- _WORK REQUIRED_: The required output is the lines below from the line containing "[PR]楽しさいっぱい！北海道・ニセコで避暑の夏旅" to the line containing "絶景とアクティビティが揃う「ニセコ東急 グラン・ヒ", inclusive, retyped exactly. No other lines belong in it.

- _DATASET ENTRIES_:
--*--
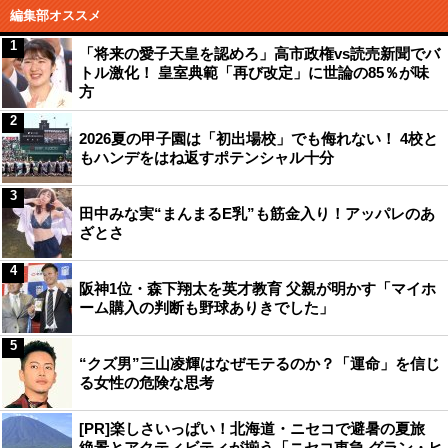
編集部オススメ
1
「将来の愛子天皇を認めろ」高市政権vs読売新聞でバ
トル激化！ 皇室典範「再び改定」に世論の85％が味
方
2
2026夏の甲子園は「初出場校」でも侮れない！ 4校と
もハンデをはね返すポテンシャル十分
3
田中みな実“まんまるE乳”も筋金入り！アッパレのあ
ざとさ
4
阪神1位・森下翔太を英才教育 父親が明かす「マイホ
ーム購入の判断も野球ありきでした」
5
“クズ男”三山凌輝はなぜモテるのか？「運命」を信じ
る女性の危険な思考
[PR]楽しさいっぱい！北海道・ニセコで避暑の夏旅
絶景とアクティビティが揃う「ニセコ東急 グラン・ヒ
--*--
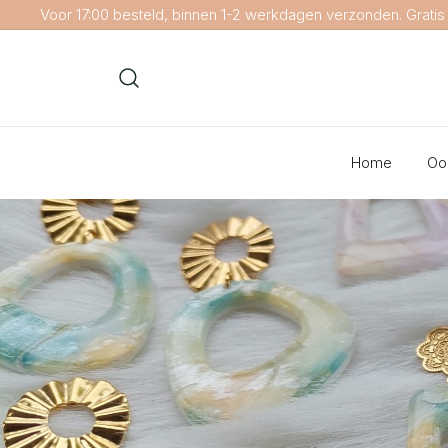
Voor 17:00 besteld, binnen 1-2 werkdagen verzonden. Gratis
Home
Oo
--*--
- _ANSWER BOX_:
[PR]楽しさいっぱい！北海道・ニセコで避暑の夏旅
絶景とアクティビティが揃う「ニセコ東急 グラン・ヒ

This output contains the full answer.